En lugar de desesperar, sin embargo, pongamos nuestra mejor cara al silencio cósmico y a la corta y ya siniestra historia de la humanidad con sus nuevos poderes prometeicos: la inteligencia es una capacidad tan divina y tan versátil que tiene que ser contenida y dominada. Este es el cometido de la política, entendida como el ordenamiento de la sociedad y la regulación del poder para permitir el florecimiento humano mientras limita simultáneamente los instintos más hobbesianos.
No podría haber mayor ironía: por muy sublimes que sean las artes, la física, la música, las matemáticas y las demás manifestaciones del genio humano, todo depende de esa vocación mundana, frustrante y a menudo desacreditada conocida como política (y su rama más dura, el arte de gobernar). Porque si no enderezamos la política, todo lo demás se expone a la extinción.

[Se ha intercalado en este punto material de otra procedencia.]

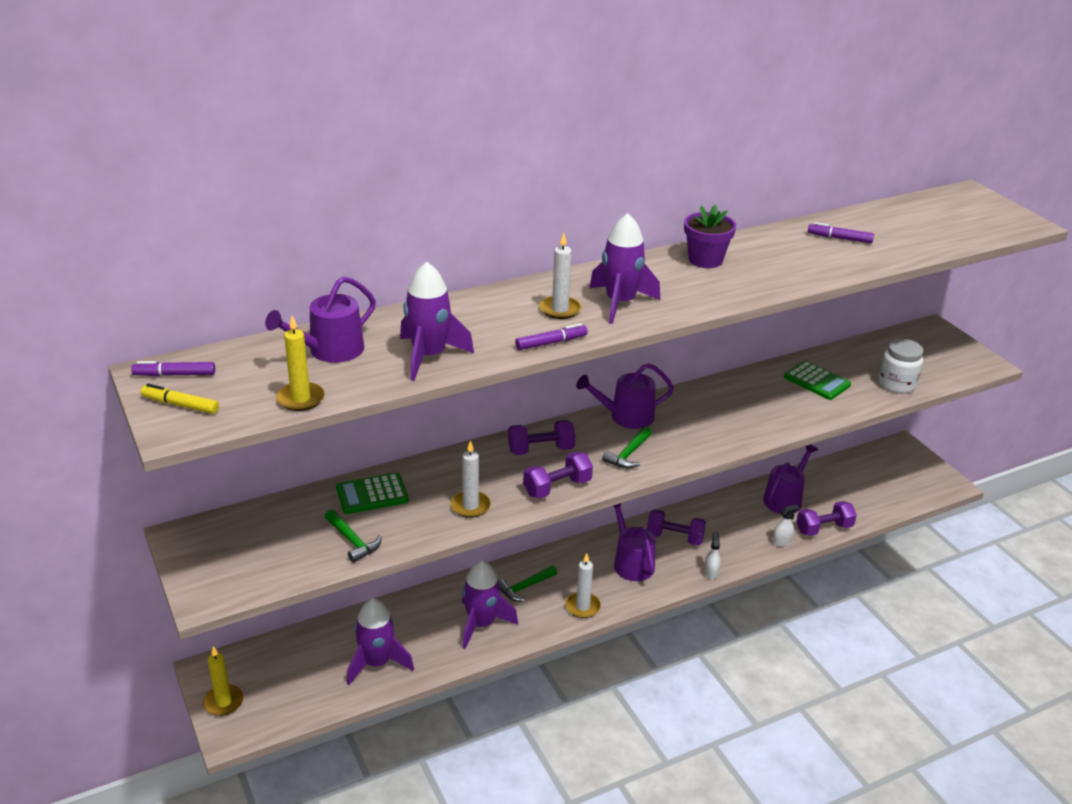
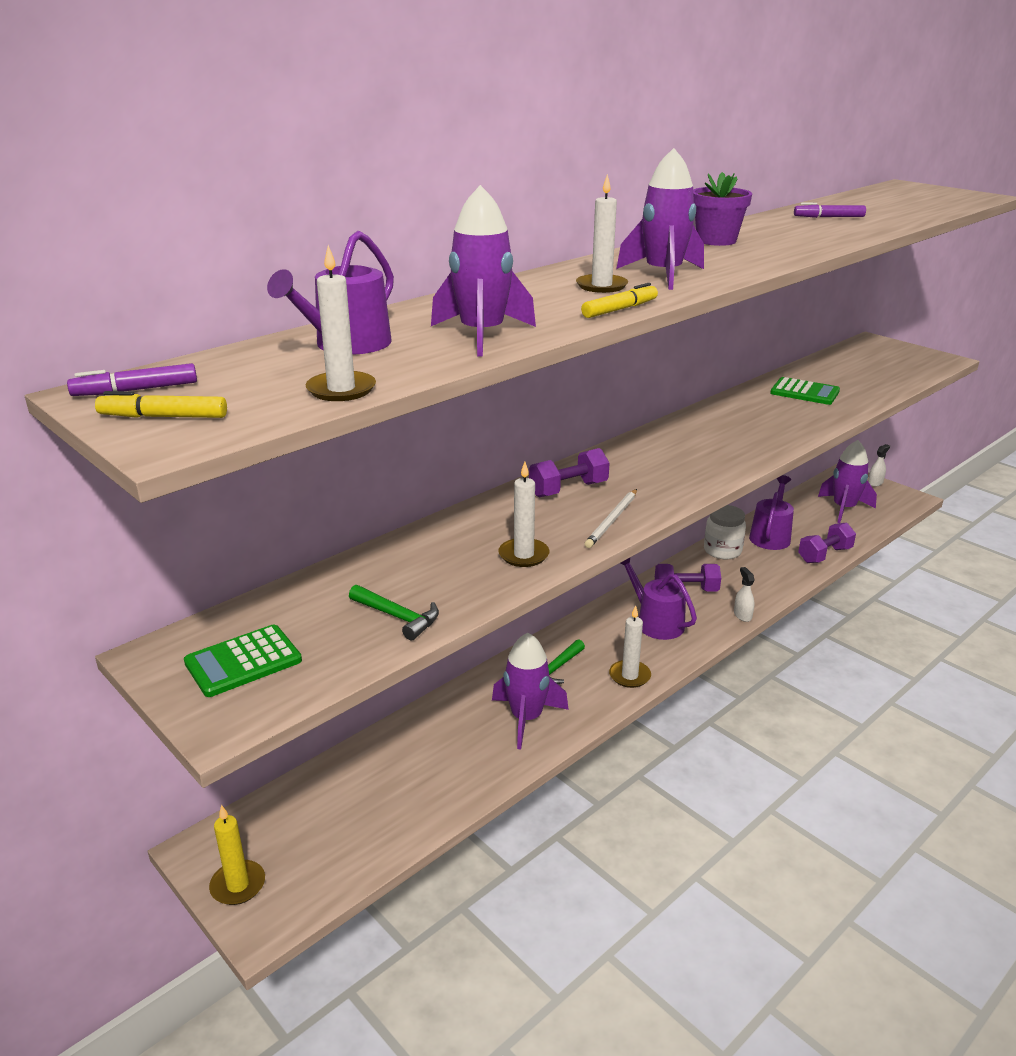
camera: 15 degrees left, 5 degrees down
(300, 399) = (341, 389): yellow candle -> white candle
(372, 494) = (394, 564): green calculator -> green calculator (243, 661)
(377, 663) = (422, 789): purple rocket -> purple rocket (844, 508)
(551, 343) = (620, 309): purple marker -> yellow marker
(557, 487) = (612, 520): purple dumbbell -> white pencil
(626, 416) = (639, 447): purple watering can -> none
(628, 454) = (667, 478): green hammer -> none
(781, 541) = (793, 574): white spray bottle -> white spray bottle (875, 483)
(896, 384) = (880, 384): white jar -> white jar (722, 551)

Desconfiamos cada vez más de nuestra política, y con razón. Pero hemos de recordar esto: la política –con todas sus manifestaciones sucias, corruptas, avarientas y despreciables– es soberana en los asuntos humanos. Todo depende en última instancia de ella. Con justicia o sin ella, la política es el motor de la historia. Ella decidirá que vivamos lo suficiente para ser escuchados algún día o no. Ahí fuera. Por ellos, los pocos –los únicos– que lo supieron.